Firefighters responded at 10:12 a.m. to a report of burns at the Foundation Food Group plant in Gainesville, Georgia, about 55 miles northeast of Atlanta, Zach Brackett, a Hall County fire division chief, said at a news conference.
Once there, firefighters found a “large contingent of employees that had evacuated, along with multiple victims that were in that crowd that were also experiencing medical emergencies around the facility,” Brackett said.
Five people were found dead inside the plant and a sixth person died after being taken to the emergency department at the Northeast Georgia Medical Center in Gainesville, according to Beth Downs, a medical center spokesperson.
Three others at the medical center were in critical condition and five, including one firefighter, were in fair condition, Downs said. Another three who had been taken to the hospital were released, she added. All those who were hospitalized had respiratory problems.
An additional 130 people were taken by school buses to a church for evaluation by medical personnel from Northeast Georgia Health System, Brackett said.

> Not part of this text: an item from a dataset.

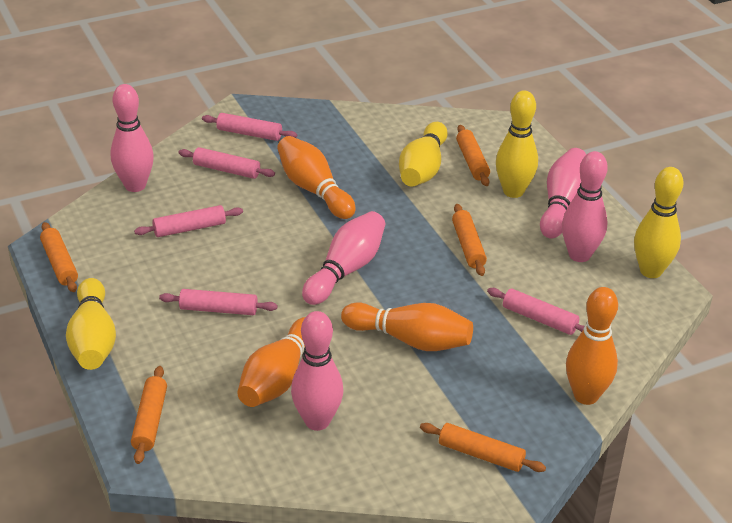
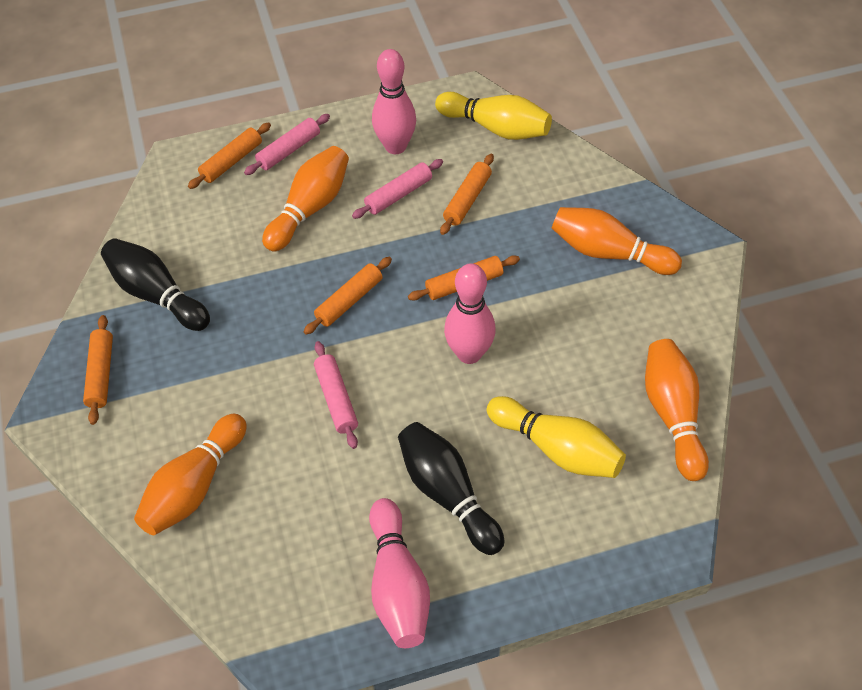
black bowling pin: 0 -> 2
pink bowling pin: 5 -> 3
pink rolling pin: 5 -> 3
yellow bowling pin: 4 -> 2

Nicholas Ancrum, the vice president of human resources at Foundation Food Group, said that a “tragic accident” had occurred at the plant, which had been called the Prime Pak Foods plant until it was taken over by the Foundation Food Group, a poultry company with headquarters in Gainesville, earlier this month.
“Preliminary indications are that a nitrogen line ruptured inside the facility,” Ancrum said at a news conference. “Those lost today include maintenance, supervisory and management team members. Every team member is equally important to us and our hearts go out to their families and communities who have suffered such a devastating loss.”
Ancrum said that the company had immediately evacuated 130 employees and had taken steps to protect others and the surrounding area from exposure.
“Foundation Food Group takes workplace safety very seriously, and works constantly to adopt and implement the most effective safety programs available to the industry,” Ancrum said. “Until this investigation is completed, we cannot say with confidence precisely how this accident occurred.”
Brackett confirmed that authorities were investigating what he called a “leak of unknown cause” that had occurred at the plant. The Georgia state fire marshal, the Hall County Sheriff’s Office and the Occupational Safety and Health Administration were among the agencies involved in the investigation. Liquid nitrogen can be used to rapidly chill, cool or freeze chicken for processing.
Georgia is a top chicken-producing state, and Gainesville has been called the poultry capital of the world because of its many plants.
The industry nationwide is known for paying workers low wages in freezing-cold plants, where they often stand shoulder to shoulder processing birds at a rapid clip, according to the Retail, Wholesale and Department Store Union, which represents some poultry workers.
The work is hazardous, and poultry-processing employees may be exposed to high noise levels, dangerous equipment, slippery floors and hazardous chemicals, including ammonia that is used as a refrigerant, according to the Occupational Safety and Health Administration. Workers may also be exposed to poultry feces and dusts that can increase their risk for disease.
Gov. Brian Kemp of Georgia said in a statement that “our hearts are broken after hearing about the tragedy that took place at Prime Pak Foods in Gainesville this morning.”
He said he and his family had asked all Georgians “to join us in praying for the families facing a terrible loss and the other employees who are receiving medical care.”